Alzheimer’s disease is a neurological disorder that impairs a person’s capacity for thought, memory, and everyday tasks.
More than 6 million Americans, usually 65 and older, are afflicted by Alzheimer’s disease, according to the National Institutes of Health. Early detection and management have been demonstrated to decrease the disease’s progression, even though the neurological damage caused by it is irreversible.
Measuring levels of certain proteins, such as amyloid beta and tau proteins, in spinal fluid is the most widely used technique to assess an individual’s risk of acquiring the disease prior to the emergence of clinical signs of Alzheimer’s disease. This exam is costly, uncomfortable, and invasive.

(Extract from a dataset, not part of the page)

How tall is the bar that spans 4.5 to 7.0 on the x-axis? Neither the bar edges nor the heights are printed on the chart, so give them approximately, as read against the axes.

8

Currently, work is being done by a team from Caltech and the Huntington Medical Research Institutes to create a quick behavioral test that can assess a person’s risk of getting Alzheimer’s before any symptoms appear.
On September 20, a report summarising the team’s results will be published in the journal Alzheimer’s & Dementia: Diagnosis, Assessment & Disease Monitoring.

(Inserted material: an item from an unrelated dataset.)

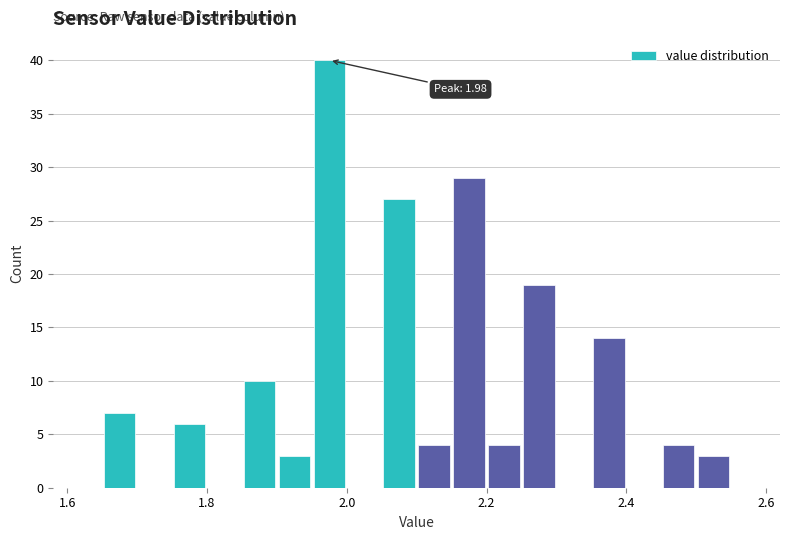

Around what value on the x-axis is the tallest bar? Give the approximate position of its centre, as read against the axis.

1.98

The study was carried out in Shinsuke Shimojo’s lab, which he directs as the Gertrude Baltimore Professor of Experimental Psychology. At the Tianqiao and Chrissy Chen Institute for Neuroscience at Caltech, Shimojo is a faculty affiliate.
Shao-Min Sean Hung, a former postdoctoral researcher in the Shimojo lab and currently an assistant professor at Waseda University in Japan is the study’s first author. “Early detection of Alzheimer’s disease is important in order to take interventions that can slow the progression of the disease,” she says.

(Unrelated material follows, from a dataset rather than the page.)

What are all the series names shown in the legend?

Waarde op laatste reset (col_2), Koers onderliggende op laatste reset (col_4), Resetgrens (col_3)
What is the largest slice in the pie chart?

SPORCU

“Before the onset of the disease, by definition, cognitively healthy people do not have behavioral symptoms—and thus, it’s not possible to do traditional behavioral assessments for the disease because there are no behavioral symptoms yet.
“What we’re trying to do is develop a test to detect behavioral abnormalities long before any onset of symptoms and in a less invasive way than measuring spinal fluid.”
The study included 40 participants with an average age of 75 and cognitive health who underwent a variety of procedures related to Alzheimer’s risk, including invasive spinal fluid measures, genome sequencing, and magnetic resonance imaging (MRI) of the brain.
Individuals could be classed as high-risk or low-risk based on these biological markers. The goal was to create a behavioral assessment whose outcomes would be consistent with these physiologic data.